Real Estate Firms Delay Plans

Most Indian developers have hit the brakes on fresh land acquisitions as a slide in the stock market, rise in interest rates and aggressive demands of the private equity investors have limited funding options.

After five years of boom, real estate firms in India are grappling with tepid sales and cash crunches as inflated property prices and interest rates at near-decade highs scare away buyers.

“The aggression for acquiring land has disappeared. Deal volumes are down 35% to 40%, though prices still haven’t moved significantly,” said Anuj Puri, who heads property consultant Jones Lang LaSalle Meghraj.

“My land division guys are crying.” This is a sharp turnaround from as recent as a year ago, when property firms, flush with funds from public offers or advance bookings, rushed to bid for land parcels, even at distant locations in metros, and in second-tier towns.

Even mid-size developers in India say they hold land reserves of 60-100 million square feet, sufficient for projects planned in the next 3-4 years. But slumping demand could drive down land prices soon, leading to some distress sales, officials say.

“We have not acquired an inch of land in 9 months. I think by December-January, land prices should soften,” Vyomesh Shah, Managing Director of Akruti City told last month. Analysts say that shortage of cash has also forced developers to put off new project launches and delay work on current projects. Some planned projects may not even materialize.

“Developers normally did construction through booking advances for planned projects. Sales are down, so obviously there are delays,” said an analyst at a Mumbai-based brokerage that has revised downward target price on sector stocks by 15% to 25%.
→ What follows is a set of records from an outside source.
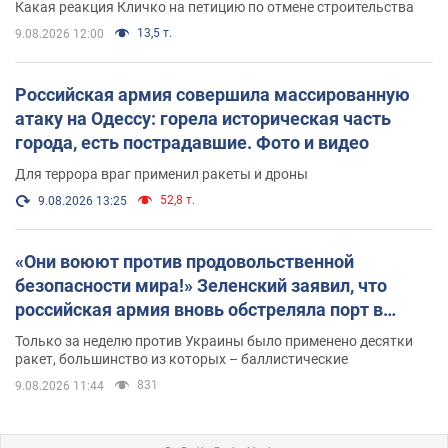
Какая реакция Кличко на петицию по отмене строительства
13,5 т.
9.08.2026 12:00
Российская армия совершила массированную
атаку на Одессу: горела историческая часть
города, есть пострадавшие. Фото и видео
Для террора враг применил ракеты и дроны
52,8 т.
9.08.2026 13:25
«Они воюют против продовольственной
безопасности мира!» Зеленский заявил, что
российская армия вновь обстреляла порт в
Одессе
Только за неделю против Украины было применено десятки
ракет, большинство из которых – баллистические
831
9.08.2026 11:44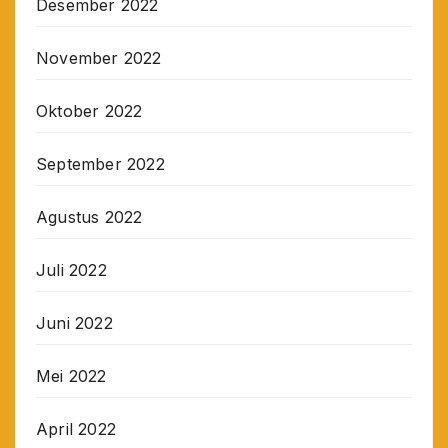
Desember 2022
November 2022
Oktober 2022
September 2022
Agustus 2022
Juli 2022
Juni 2022
Mei 2022
April 2022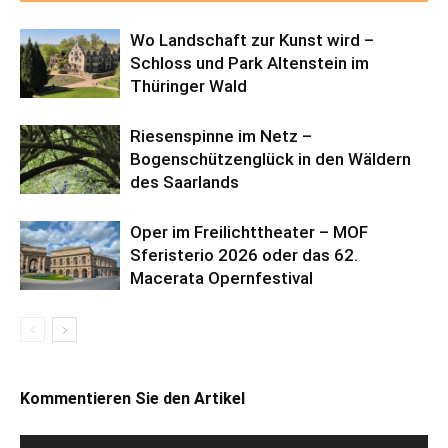
Wo Landschaft zur Kunst wird –
Schloss und Park Altenstein im
Thüringer Wald
Riesenspinne im Netz –
Bogenschützenglück in den Wäldern
des Saarlands
Oper im Freilichttheater – MOF
Sferisterio 2026 oder das 62.
Macerata Opernfestival
Kommentieren Sie den Artikel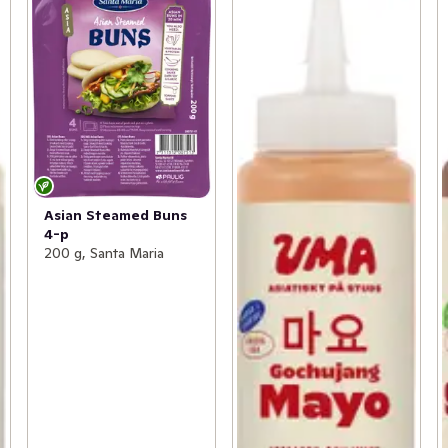
Asian Steamed Buns
4-p
200 g, Santa Maria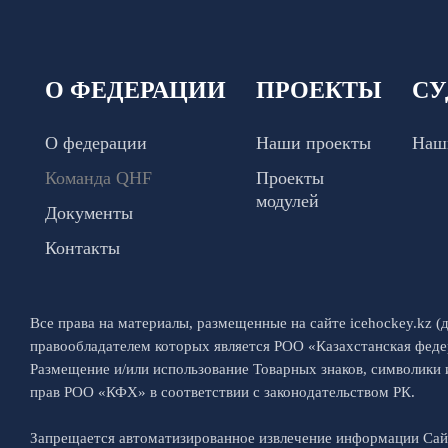
О ФЕДЕРАЦИИ
ПРОЕКТЫ
СУ
О федерации
Наши проекты
Наш
Команда QHF
Проекты
модулей
Документы
Контакты
Все права на материалы, размещенные на сайте icehockey.kz (д
правообладателем которых является РОО «Казахстанская феде
Размещение и/или использование Товарных знаков, символики
прав РОО «КФХ» в соответствии с законодательством РК.
Запрещается автоматизированное извлечение информации Са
Rising inflation and an expected slowing of the economy will only worsen the situation, say analysts, who are now reviewing their target prices on these stocks. An analyst at a domestic brokerage said it had recently changed valuation methodology to net-asset-value basis, which had led to some downward revision in target prices. The new method values companies based on current assets rather than future cash flows, he added. CLSA lowered its net asset value estimate for HDIL by 29%, citing higher costs on account of rising interest rates.